Home accident claims are a frequent risk with economic stakes often impacting how the insurance sector is viewed by the public. To better understand the expectations of policyholders following a home accident, we conducted a customer satisfaction study in France, in partnership with the Argus de l’Assurance. We included a panel of policyholders and measured the satisfaction of the insured at the time of the subscription of their contract, during the management of a home claim, and throughout the process. In this blog, we highlight some key observations from the study.
Would the level of understanding and expectations about digital home insurance contracts be comparable to that of digital healthcare tools? Even if insurers have their own net promoter score (NPS) measures, an independent benchmark can be useful to monitor digital trends in customer experience and satisfaction. The results would display how customers feel about the support received when they enter a contract, at the time of a loss, and when an expert intervenes during the repair. Here’s what we found from our 2022 study:
When it comes to underwriting, the French are increasingly resorting to a mix of digital and direct channels. Even for clients who would typically travel to an agency or their broker, they are depending more on the Internet. But at the time of subscribing, the notion of working with a human remains an important factor. In the event of a claim, an increased need for contact is also felt at the time of the declaration.
Of the 1,000 individuals surveyed, overall satisfaction with the digital claim experience after a home disaster was rated a 7.5. This score demonstrates the need for insurers to continue to improve — particularly in terms of information sharing and management deadlines. Without a clear vision of the stages of his or her file, our survey showed that consumers are dissatisfied with the overall quality of the service delivered. Quite simply, the consumer compares the experience to that of ordering a product online: confirmation of the transaction, estimated date of sending, effective date of sending, etc.
Satisfaction ratings increased with the time experts spent with the insured. Regardless of the channel, all surveyed customers shared that the connection to the assigned expert in the management of a claim remains central. We must continue to make progress on the segmentation of consumers to offer them — according to their profile — a method of expertise that will meet their expectations.

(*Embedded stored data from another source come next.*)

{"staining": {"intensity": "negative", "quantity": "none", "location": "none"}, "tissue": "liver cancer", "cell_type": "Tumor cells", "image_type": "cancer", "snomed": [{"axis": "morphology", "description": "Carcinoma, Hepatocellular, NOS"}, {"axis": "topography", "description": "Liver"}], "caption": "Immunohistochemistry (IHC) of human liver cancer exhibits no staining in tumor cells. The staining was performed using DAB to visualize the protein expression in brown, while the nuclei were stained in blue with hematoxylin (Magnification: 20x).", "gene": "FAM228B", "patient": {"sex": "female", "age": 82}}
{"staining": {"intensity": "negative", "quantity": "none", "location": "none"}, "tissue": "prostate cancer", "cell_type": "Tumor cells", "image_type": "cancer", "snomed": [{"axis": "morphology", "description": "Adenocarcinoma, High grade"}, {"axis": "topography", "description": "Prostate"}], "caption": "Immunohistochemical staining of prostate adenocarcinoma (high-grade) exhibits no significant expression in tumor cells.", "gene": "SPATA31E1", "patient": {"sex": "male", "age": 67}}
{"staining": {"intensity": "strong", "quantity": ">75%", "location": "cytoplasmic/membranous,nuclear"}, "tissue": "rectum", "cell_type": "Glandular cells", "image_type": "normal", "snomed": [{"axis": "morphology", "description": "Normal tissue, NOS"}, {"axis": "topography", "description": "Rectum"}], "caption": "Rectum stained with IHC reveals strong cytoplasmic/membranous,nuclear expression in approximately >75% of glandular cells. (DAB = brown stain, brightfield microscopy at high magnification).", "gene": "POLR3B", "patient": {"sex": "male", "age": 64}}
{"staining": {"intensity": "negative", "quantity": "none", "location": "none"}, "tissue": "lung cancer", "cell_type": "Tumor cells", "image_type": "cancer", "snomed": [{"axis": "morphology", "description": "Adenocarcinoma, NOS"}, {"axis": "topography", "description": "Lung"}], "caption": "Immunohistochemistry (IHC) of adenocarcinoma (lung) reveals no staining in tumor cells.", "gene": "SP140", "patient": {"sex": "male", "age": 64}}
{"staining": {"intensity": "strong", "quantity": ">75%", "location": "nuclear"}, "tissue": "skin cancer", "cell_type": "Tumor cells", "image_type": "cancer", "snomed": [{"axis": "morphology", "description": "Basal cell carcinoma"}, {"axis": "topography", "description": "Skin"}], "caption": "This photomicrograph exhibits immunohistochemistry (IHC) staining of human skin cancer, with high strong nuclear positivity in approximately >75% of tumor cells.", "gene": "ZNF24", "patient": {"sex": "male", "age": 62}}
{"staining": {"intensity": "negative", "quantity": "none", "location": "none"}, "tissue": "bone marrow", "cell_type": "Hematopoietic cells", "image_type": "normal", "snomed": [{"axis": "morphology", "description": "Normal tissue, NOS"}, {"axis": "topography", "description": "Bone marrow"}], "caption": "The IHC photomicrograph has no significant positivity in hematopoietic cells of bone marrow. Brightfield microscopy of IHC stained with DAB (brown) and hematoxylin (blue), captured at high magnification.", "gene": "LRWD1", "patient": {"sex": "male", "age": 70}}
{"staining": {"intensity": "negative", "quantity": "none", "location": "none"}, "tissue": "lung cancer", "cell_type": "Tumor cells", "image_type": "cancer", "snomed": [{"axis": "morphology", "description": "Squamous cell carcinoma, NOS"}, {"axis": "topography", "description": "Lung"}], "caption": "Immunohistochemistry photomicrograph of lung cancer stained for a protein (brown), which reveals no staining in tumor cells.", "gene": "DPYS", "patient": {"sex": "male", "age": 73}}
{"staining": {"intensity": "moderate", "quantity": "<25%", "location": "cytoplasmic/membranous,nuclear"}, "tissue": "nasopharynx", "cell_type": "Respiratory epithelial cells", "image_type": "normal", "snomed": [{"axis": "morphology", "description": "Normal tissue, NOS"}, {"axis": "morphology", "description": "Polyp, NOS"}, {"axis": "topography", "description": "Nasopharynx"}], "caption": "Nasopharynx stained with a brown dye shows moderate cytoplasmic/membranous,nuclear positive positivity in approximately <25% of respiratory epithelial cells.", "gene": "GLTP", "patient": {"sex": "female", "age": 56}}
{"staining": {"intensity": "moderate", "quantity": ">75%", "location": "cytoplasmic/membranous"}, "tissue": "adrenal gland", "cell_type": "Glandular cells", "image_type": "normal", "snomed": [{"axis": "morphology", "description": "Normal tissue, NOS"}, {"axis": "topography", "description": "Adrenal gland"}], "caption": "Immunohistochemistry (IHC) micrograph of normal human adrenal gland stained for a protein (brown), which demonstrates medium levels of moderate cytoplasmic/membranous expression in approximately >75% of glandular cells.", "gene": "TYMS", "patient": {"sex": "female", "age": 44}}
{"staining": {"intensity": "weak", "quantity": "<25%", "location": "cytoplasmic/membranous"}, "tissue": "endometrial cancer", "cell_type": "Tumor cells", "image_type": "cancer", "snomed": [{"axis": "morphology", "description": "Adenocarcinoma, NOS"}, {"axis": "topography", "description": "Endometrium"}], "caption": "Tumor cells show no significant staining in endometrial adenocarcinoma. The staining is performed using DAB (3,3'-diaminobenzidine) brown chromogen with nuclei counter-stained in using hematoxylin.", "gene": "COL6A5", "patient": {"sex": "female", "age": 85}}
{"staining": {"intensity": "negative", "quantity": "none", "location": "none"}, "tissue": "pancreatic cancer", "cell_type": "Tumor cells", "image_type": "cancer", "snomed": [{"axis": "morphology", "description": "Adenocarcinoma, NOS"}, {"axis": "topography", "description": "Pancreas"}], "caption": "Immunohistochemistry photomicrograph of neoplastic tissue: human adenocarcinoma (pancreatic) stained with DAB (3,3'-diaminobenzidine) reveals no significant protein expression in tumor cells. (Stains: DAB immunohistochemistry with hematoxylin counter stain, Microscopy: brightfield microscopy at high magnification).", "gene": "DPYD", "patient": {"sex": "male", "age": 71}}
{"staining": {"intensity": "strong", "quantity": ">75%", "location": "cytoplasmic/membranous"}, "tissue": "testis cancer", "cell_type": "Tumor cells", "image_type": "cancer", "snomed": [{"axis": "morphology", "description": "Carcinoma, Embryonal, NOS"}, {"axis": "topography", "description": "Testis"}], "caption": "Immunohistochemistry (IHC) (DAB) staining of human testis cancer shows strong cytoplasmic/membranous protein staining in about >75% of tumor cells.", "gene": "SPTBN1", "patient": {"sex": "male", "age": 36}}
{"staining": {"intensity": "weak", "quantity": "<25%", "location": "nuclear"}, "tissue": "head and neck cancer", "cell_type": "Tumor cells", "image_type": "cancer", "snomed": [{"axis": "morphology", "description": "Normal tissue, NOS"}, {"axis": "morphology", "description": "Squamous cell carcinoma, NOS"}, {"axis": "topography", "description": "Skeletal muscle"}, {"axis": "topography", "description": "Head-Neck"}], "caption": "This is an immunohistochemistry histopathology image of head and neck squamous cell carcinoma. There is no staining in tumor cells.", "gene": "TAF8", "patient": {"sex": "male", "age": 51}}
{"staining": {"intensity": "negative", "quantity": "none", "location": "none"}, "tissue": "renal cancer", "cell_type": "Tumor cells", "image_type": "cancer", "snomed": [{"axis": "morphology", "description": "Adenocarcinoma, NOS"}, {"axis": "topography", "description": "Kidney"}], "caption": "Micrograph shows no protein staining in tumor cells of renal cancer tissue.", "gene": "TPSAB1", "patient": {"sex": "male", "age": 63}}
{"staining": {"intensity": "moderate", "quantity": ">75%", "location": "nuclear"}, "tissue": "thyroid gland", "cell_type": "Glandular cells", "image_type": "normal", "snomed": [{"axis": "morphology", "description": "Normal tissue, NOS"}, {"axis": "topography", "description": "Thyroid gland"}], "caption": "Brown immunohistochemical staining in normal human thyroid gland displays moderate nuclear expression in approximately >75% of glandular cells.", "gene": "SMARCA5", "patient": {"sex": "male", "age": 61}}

The direct dialogue between the expert and insured also makes it possible to weigh the advantages of in-kind repair, a method of claim settlement increasingly adopted by the French. By introducing a Réparateurs En Nature (REN) network of craftsmen and building contractors, this service makes it possible to shorten the repair times in advance of funds. Since entering the landscape in recent years, in-kind repair has led to an increase in confidence. We welcome the efforts of the REN networks to move upmarket, with particular attention paid to both the speed of intervention and the quality of the repairs.
This study reinforces our conviction: industry experts must meet expectations of the customer, regardless of the channel. Processes must be adapted to the typology and profiles of the insured, while offering them a personalized path. The use of online, 24/7 reporting tools to manage large-scale events makes it possible, for example, to keep the insured aware of the management of his or her claim, and to shorten management times.
Sedgwick plays a role in creating a seamless customer experience for all parties involved in the claims process – from creating information channels to ensuring transparency. To build awareness of the challenges that come with measuring and increasing customer satisfaction around insurance and claims, Sedgwick intends to use the results of this survey to benefit customers in France and around the world.